Search the records for the string "level" and copy every line in which it appears.

[Record extracts — start]

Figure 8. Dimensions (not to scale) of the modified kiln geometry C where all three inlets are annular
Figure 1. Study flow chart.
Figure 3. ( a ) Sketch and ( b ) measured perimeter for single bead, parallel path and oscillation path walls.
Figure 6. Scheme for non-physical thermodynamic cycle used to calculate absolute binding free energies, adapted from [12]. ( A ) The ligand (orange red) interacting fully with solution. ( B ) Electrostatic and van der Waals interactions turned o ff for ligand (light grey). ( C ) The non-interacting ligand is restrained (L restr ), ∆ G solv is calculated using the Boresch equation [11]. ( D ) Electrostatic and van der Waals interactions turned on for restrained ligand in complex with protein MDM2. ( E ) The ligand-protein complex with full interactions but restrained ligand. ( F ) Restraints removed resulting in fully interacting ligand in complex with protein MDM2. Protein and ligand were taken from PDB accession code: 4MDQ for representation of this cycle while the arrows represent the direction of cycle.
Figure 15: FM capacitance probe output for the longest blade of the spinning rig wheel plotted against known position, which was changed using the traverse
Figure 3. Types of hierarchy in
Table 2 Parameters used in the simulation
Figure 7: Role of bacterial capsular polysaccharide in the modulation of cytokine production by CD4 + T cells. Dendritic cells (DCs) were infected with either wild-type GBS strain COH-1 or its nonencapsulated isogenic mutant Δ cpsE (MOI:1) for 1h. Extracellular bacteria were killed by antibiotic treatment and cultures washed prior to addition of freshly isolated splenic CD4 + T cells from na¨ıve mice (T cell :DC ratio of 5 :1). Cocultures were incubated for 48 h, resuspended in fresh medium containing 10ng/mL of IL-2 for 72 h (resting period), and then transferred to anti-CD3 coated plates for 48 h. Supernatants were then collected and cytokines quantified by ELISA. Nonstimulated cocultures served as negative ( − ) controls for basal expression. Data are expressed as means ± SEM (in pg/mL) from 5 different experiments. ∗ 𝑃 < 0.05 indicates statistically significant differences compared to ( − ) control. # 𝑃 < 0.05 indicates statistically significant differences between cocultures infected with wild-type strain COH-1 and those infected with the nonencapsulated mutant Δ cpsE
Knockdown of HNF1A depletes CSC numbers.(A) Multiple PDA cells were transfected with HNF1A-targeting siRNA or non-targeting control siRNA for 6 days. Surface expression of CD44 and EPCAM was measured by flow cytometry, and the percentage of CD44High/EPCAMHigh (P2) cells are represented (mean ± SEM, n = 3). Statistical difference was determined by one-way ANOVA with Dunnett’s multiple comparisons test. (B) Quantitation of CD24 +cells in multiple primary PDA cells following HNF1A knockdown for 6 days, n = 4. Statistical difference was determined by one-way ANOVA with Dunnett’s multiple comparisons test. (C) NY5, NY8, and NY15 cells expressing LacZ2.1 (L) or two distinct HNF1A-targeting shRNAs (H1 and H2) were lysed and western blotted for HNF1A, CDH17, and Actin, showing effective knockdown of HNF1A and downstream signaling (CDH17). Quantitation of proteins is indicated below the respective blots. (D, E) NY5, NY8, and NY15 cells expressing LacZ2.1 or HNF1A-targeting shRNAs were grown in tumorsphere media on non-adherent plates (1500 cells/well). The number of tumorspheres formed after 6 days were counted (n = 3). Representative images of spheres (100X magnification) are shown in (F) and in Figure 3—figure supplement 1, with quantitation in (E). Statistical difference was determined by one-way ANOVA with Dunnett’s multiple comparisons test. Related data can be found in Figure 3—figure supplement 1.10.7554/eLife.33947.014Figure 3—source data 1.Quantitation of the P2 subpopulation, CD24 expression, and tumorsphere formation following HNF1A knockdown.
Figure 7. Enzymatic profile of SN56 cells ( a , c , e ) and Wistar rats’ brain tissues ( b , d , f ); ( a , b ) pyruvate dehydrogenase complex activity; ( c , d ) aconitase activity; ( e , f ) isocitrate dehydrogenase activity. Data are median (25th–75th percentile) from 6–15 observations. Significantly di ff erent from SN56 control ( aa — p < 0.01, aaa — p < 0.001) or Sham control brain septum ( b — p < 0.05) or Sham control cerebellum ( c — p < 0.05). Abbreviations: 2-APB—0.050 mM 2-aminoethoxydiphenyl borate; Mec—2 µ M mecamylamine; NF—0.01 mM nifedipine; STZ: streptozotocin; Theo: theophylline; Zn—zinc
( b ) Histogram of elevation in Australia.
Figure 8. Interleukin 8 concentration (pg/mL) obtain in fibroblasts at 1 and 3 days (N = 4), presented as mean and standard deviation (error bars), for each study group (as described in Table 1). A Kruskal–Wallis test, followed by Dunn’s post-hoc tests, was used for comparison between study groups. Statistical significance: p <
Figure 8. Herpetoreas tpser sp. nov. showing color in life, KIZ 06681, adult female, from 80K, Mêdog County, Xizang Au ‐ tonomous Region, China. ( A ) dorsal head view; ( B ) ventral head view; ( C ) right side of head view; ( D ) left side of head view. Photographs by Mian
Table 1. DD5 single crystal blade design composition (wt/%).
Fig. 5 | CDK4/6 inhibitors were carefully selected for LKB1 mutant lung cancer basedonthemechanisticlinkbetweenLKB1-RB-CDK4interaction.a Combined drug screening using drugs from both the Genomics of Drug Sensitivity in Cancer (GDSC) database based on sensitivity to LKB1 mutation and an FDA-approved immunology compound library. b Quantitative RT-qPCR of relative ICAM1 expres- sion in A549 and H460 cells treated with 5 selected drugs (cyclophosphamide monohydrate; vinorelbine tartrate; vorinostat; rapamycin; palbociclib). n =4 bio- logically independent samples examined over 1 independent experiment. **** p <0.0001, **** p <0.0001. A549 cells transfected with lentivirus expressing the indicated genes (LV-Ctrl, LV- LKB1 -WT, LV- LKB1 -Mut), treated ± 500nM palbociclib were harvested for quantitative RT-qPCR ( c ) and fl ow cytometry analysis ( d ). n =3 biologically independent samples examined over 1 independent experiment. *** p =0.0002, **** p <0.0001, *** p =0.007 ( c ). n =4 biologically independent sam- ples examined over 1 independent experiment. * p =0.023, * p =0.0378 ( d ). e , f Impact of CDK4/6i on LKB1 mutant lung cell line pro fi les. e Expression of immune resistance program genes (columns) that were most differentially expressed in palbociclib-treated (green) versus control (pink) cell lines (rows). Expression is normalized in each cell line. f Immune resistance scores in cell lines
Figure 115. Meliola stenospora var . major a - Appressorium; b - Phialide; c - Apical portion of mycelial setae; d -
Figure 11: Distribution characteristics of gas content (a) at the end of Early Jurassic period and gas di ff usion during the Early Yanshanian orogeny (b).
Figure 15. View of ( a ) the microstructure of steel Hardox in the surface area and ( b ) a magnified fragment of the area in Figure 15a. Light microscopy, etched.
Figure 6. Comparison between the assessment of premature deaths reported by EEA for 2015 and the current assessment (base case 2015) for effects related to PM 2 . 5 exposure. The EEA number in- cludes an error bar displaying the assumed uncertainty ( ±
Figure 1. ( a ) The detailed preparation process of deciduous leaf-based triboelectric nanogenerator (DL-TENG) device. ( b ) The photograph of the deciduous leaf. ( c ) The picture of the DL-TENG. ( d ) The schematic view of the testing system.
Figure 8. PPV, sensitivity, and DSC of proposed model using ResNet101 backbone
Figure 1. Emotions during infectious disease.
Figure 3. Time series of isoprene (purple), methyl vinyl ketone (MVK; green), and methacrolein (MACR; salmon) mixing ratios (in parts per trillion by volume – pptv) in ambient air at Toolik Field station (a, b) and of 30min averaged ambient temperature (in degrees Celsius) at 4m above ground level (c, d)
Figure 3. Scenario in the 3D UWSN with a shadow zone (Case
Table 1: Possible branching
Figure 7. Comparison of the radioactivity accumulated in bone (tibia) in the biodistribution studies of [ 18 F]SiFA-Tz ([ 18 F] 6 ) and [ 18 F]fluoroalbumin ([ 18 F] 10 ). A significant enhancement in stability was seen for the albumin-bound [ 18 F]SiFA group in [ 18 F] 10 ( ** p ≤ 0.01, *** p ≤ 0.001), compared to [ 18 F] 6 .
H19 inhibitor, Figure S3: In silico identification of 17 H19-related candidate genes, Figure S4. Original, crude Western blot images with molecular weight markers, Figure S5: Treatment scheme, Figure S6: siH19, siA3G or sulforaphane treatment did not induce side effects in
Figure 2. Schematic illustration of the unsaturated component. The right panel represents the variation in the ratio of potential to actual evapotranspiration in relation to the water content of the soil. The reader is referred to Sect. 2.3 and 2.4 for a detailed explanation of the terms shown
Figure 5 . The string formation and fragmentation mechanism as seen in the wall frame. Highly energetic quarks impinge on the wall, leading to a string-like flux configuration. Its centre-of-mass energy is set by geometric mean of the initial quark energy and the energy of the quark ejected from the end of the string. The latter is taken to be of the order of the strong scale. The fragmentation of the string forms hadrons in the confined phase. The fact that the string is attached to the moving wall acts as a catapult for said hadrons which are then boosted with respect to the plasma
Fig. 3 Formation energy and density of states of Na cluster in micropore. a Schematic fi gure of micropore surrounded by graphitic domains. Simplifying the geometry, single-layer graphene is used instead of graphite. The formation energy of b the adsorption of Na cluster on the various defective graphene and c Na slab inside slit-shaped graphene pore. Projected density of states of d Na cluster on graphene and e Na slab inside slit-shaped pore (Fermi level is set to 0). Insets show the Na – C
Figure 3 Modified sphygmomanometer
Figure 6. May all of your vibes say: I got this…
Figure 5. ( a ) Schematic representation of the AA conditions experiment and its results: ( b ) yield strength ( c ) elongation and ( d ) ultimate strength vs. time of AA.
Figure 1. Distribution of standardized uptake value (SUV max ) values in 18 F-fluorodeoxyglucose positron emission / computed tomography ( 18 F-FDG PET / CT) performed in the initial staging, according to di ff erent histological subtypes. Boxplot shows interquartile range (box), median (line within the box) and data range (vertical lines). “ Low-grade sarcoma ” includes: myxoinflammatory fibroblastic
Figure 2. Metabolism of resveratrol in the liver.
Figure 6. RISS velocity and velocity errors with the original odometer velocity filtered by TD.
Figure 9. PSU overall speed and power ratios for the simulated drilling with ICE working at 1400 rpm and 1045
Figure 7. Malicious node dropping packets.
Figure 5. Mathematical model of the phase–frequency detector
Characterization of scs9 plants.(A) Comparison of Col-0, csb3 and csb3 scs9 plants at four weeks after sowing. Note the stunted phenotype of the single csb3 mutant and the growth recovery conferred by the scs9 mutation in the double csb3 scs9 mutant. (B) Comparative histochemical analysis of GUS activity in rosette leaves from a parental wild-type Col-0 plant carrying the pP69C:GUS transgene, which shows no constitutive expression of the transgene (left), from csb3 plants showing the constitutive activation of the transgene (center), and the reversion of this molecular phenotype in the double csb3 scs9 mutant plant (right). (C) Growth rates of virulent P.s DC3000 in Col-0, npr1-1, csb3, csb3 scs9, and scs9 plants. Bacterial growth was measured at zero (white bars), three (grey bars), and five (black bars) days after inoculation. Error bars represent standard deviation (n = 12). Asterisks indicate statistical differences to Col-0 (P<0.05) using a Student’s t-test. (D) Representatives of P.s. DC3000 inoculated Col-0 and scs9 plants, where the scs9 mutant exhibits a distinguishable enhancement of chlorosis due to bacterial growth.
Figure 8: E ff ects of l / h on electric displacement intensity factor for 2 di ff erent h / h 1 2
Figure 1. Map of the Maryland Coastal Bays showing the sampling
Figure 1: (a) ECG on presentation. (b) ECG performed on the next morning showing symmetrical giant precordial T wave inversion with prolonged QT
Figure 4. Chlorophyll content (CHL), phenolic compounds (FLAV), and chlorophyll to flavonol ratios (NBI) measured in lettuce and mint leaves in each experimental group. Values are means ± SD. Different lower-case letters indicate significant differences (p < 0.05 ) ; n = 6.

[Record extracts — finish]

Task solution:
Figure 3. Time series of isoprene (purple), methyl vinyl ketone (MVK; green), and methacrolein (MACR; salmon) mixing ratios (in parts per trillion by volume – pptv) in ambient air at Toolik Field station (a, b) and of 30min averaged ambient temperature (in degrees Celsius) at 4m above ground level (c, d)
Fig. 3 Formation energy and density of states of Na cluster in micropore. a Schematic fi gure of micropore surrounded by graphitic domains. Simplifying the geometry, single-layer graphene is used instead of graphite. The formation energy of b the adsorption of Na cluster on the various defective graphene and c Na slab inside slit-shaped graphene pore. Projected density of states of d Na cluster on graphene and e Na slab inside slit-shaped pore (Fermi level is set to 0). Insets show the Na – C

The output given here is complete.